17 July 2015

Film review: Accidental Tourist (1989) by Lawrence Kasdan, ****


Synopsys

William Hurt, Kathleen Turner, Geena Davis. An author of travel books who is coping with his son's death and his wife's departure has his outlook on life brightened by an offbeat dog trainer. Davis won the Oscar for Best Supporting Actress from one of four total nominations. 1988/color/121 min/PG.


Review

This movie is not really about traveling and when I was done watching it I did not plan to review it for this blog. But then I watched it again and I thought it is ALSO about traveling, and not just because the protagonist is a travel guide writer. In fact, that has nothing to do with it. It is a movie about traveling because there are so  many of us who are accidental tourists, though many of us do not even recognize we are.
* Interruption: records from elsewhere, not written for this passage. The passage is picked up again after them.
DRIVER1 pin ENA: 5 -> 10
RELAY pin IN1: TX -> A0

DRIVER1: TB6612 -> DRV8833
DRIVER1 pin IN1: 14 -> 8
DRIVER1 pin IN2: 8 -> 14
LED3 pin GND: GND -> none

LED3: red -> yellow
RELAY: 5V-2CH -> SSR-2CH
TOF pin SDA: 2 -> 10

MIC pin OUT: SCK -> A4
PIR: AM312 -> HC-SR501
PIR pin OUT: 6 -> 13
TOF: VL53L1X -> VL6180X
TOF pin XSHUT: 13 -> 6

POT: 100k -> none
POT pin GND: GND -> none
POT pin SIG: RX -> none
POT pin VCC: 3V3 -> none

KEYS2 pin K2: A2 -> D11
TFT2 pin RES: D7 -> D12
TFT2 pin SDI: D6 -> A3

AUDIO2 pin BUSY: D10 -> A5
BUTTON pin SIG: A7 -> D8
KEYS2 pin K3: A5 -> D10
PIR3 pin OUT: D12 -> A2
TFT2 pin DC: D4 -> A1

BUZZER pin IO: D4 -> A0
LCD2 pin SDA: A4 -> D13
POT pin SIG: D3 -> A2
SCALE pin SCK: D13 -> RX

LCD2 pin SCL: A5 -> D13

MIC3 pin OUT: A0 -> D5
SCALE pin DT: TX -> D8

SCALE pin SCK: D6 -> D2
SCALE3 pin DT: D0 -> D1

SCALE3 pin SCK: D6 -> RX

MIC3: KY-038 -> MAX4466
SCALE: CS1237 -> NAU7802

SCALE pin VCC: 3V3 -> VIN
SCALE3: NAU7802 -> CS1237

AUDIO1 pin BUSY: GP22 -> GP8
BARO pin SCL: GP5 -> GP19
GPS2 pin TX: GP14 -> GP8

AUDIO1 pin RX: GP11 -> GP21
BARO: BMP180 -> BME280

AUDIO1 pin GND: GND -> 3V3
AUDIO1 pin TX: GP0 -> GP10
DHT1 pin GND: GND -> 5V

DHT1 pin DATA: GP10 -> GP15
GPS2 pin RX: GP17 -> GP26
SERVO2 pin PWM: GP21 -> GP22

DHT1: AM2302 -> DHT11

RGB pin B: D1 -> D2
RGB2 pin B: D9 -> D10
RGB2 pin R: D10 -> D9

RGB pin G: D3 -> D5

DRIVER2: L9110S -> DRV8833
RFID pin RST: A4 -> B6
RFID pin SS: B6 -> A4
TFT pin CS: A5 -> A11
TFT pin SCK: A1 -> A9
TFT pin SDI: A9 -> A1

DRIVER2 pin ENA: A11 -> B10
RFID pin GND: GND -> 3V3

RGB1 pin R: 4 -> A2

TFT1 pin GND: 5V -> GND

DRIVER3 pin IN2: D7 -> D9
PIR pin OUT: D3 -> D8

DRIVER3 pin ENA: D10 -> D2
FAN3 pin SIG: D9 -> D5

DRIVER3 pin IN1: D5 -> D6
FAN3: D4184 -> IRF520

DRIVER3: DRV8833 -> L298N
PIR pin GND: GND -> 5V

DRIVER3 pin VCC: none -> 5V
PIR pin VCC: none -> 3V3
How many times we go places not because we want to but because we have to? Or for no reason at all? And yet it is part of the innate curiosity of a real traveler to explore new destinations for no reason other than the fact that they exist and we came to know that they are there.

Not only Macon did not want to be a travel writer, but he hates traveling. He's got a job to do however, so he goes places.  He writes guide books for people who, like him, would rather never leave home. And his books are popular precisely because that's the way his readers feel as well. "While armchair travelers dream of going places, traveling armchairs dream of staying put." Macon is a traveling armchair, really, and yet a trip to Paris (a place he'd rather avoid and where he looks for American fast food, while others would kill to have a chance to visit) will define the rest of his life. Is it all by accident?